La justice suspend temporairement les expulsions du domaine Makongeni

La Cour de l'environnement et des terres a émis des ordres stoppant l'expulsion des résidents du domaine Makongeni à Nairobi. Cela fait suite à une pétition des résidents contre les actions du gouvernement pour dégager la zone pour un projet de logements abordables. La cour a également ordonné la restauration des approvisionnements en eau et en électricité.

La campagne d'expulsion du gouvernement dans le domaine Makongeni a commencé samedi et s'est poursuivie lundi, affectant plus de 40 000 résidents.
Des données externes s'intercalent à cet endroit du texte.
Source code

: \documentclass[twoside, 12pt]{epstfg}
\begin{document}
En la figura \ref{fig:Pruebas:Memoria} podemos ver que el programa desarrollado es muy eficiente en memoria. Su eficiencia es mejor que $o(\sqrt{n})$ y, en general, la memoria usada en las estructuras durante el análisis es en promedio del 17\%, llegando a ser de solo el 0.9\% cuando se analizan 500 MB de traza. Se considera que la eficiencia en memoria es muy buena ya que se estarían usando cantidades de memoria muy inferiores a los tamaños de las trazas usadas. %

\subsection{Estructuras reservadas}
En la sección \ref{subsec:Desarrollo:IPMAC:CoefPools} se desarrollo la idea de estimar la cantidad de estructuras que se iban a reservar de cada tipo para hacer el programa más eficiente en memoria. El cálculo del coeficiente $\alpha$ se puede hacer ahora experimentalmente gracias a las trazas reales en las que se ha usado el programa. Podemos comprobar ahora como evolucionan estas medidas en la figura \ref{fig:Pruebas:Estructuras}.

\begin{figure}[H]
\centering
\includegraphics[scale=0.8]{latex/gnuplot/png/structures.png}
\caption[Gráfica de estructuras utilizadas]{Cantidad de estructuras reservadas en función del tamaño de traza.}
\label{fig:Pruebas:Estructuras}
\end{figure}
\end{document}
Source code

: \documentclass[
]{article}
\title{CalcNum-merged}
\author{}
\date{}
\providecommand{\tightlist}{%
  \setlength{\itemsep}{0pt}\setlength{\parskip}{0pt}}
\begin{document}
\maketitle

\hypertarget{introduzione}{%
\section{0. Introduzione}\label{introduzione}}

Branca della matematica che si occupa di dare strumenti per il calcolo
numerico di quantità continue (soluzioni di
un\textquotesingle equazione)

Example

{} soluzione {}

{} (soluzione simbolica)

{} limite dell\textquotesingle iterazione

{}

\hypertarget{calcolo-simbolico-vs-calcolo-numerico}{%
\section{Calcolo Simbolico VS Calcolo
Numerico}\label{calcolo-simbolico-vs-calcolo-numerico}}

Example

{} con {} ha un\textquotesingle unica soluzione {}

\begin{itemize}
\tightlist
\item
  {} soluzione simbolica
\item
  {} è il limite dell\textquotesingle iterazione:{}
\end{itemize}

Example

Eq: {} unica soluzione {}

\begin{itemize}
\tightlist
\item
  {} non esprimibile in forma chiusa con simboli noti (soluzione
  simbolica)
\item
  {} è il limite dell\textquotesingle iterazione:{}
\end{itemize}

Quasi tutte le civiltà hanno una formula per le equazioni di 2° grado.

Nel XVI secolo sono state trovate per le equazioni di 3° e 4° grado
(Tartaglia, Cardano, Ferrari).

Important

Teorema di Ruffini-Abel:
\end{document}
Les responsables avaient dirigé les occupants à quitter les lieux d'ici le 2 décembre pour faire place à de nouvelles unités de logements abordables. En réponse, Otieno Willis Evans Otieno a déposé une pétition au nom de plusieurs résidents, contestant les expulsions et la coupure de services essentiels comme l'eau et l'électricité, utilisés pour pressionner les gens à partir.

La Cour de l'environnement et des terres a accordé des ordonnances conservatoires temporaires, arrêtant les expulsions et démolitions supplémentaires jusqu'à une audience complète. Elle a également instruit le gouvernement de restaurer immédiatement l'eau et l'électricité. Otieno Willis Evans Otieno a décrit l'arrêté comme « une victoire pour le peuple ; un rappel que le pouvoir de l'État a des limites et que la Constitution parle encore fort pour les vulnérables quand les puissants abusent. Makongeni ne sera pas effacé. Pas sous notre garde. »

Bien que plus de 3 000 résidents aient reçu chacun Ksh150 000 pour le relogement, la plupart des autres restent non indemnisés, compliquant leurs déplacements. Le gouvernement a promis un accès prioritaire au nouveau logement une fois construit, permettant à la communauté de se reconstruire.

La Law Society of Kenya (LSK) avait auparavant appelé à stopper les expulsions, arguant qu'elles violaient les droits des résidents. La présidente de la LSK Faith Odhiambo a insisté sur le fait que toute expulsion doit suivre les normes internationales, incluant un avis écrit et le respect de la dignité, de la vie et de la sécurité, surtout pour les groupes vulnérables comme les femmes, les enfants et les personnes âgées. La société a menacé d'actions en justice si les droits n'étaient pas respectés.

Ce développement souligne les tensions entre les objectifs de développement urbain et la protection des résidents dans les initiatives de logement au Kenya.